Qwen3-Coder-Next is the latest open-weight language model from the Qwen Team, built specifically for coding agents and local development. Unlike traditional dense models, it utilizes a Mixture-of-Experts (MoE) architecture. While it boasts a massive 80B total parameter count, it only activates 3B parameters per token. This unique design allows it to deliver performance comparable to models with 10–20x more active parameters while remaining highly efficient for inference and agent deployment.
Qwen3-Coder-Next Features
The latest version of Qwen3-Coder-Next comes with significant enhancements, including:
- Super Efficient MoE Architecture: With only 3B activated parameters (out of 80B total), it offers exceptional speed and cost-effectiveness without sacrificing deep reasoning capabilities.
- Advanced Agentic Capabilities: Excelling at long-horizon reasoning and complex tool usage, it is designed to recover from execution failures and handle dynamic coding tasks robustly.
- Massive Context Integration: Features a 256k context window and adaptability to scaffolding frameworks like Claude Code, Cline, and Trae, ensuring seamless integration into modern IDEs.
- High-Performance Tool Use: Optimized for tool calling with specific parsers, making it an ideal engine for autonomous software engineering agents.
How to Deploy Qwen3-Coder-Next on Hyperstack
Now, let's walk through the step-by-step process of deploying the necessary infrastructure.
Step 1: Accessing Hyperstack
First, you'll need an account on Hyperstack.
- Go to the Hyperstack website and log in.

[Collection entries]

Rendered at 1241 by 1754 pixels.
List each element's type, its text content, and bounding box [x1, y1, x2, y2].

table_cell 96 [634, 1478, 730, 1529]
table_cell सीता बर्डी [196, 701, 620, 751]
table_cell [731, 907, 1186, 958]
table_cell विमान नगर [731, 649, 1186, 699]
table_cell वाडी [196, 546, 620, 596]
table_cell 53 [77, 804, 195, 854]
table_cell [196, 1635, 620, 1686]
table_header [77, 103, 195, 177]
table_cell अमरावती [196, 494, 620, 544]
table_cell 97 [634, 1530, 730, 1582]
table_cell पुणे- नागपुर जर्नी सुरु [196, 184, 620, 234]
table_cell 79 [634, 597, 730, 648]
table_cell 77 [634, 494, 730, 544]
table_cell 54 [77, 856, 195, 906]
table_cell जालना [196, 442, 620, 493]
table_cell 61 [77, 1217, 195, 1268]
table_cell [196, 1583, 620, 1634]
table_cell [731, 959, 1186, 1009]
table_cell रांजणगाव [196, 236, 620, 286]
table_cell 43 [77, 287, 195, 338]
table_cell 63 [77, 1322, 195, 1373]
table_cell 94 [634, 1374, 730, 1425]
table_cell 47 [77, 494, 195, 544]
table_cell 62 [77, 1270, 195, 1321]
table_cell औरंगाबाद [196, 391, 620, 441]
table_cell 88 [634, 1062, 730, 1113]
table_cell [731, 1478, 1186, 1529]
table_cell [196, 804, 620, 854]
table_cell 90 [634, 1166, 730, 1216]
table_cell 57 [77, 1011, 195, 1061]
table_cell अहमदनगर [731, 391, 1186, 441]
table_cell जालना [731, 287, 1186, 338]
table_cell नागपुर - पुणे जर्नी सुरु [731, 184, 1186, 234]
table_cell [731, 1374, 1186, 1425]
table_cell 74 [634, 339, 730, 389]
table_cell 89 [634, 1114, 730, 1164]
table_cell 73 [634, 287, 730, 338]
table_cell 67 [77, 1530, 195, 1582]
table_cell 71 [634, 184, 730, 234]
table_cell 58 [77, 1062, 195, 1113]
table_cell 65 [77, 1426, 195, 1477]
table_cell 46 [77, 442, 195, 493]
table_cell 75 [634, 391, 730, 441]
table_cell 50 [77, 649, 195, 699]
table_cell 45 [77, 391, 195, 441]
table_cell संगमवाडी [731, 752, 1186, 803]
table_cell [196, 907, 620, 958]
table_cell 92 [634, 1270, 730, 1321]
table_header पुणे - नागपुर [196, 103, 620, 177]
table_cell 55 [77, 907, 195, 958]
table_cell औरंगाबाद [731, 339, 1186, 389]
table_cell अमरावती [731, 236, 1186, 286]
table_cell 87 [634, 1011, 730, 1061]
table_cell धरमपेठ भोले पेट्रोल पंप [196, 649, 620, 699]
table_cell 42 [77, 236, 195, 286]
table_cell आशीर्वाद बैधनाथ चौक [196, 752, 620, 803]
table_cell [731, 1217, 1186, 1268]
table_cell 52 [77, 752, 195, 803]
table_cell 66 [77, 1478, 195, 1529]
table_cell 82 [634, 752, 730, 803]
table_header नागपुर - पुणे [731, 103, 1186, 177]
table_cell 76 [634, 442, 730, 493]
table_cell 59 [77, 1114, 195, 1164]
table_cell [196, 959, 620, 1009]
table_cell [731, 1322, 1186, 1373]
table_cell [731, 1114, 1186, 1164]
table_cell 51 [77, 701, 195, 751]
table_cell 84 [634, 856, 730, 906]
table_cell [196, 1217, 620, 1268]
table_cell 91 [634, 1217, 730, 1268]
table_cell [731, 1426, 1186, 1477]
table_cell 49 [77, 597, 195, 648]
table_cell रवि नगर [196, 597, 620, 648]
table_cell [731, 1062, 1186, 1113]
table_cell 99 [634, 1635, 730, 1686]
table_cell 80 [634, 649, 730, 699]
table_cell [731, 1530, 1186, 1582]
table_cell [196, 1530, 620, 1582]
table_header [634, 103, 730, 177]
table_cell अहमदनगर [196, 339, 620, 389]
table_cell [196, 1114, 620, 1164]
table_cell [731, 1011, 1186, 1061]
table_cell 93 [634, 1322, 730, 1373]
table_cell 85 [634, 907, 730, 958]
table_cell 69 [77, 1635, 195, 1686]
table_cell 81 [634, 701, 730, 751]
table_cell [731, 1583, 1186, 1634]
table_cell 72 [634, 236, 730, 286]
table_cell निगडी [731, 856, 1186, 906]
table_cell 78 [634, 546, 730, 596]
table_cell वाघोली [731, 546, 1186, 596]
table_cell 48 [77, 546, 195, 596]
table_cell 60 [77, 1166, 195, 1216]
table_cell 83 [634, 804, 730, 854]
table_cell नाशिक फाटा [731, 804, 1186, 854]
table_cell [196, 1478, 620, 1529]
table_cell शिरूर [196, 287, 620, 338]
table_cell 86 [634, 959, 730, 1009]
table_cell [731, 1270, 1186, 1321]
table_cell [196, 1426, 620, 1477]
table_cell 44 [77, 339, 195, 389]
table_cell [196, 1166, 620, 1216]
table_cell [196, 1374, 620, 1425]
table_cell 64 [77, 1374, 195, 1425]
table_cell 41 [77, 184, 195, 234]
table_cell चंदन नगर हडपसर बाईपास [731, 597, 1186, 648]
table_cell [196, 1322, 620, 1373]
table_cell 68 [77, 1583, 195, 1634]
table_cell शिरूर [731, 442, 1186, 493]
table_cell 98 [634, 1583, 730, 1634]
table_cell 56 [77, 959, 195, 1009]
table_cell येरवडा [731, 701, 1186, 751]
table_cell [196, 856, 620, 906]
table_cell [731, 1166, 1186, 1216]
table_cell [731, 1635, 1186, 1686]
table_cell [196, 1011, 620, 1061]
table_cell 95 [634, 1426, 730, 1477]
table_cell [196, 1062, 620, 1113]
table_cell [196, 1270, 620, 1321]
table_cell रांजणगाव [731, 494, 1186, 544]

## EXPLORE THE MATERIAL
1. For each statement, say whether it agrees with the Qwen3-Coder-Next text, answering yes or no and quoting the deciding words of the text: (a) The model activates 3B parameters per token. (b) The model uses a dense architecture. (c) The model has a 128k context window.
2. According to the Qwen3-Coder-Next text, what is the model's total parameter count?
3. Repeat the part of the Qwen3-Coder-Next text that opens with the words containing "- High-Performance Tool" and closes with "account on Hyperstack.".
The records have no connection to the text.

## ANSWER SECTION
1.
(a) Yes: "it only activates 3B parameters per token"
(b) No: "Unlike traditional dense models, it utilizes a Mixture-of-Experts (MoE) architecture."
(c) No: "Features a 256k context window"

2. 80B parameters.

3.
- High-Performance Tool Use: Optimized for tool calling with specific parsers, making it an ideal engine for autonomous software engineering agents.
How to Deploy Qwen3-Coder-Next on Hyperstack
Now, let's walk through the step-by-step process of deploying the necessary infrastructure.
Step 1: Accessing Hyperstack
First, you'll need an account on Hyperstack.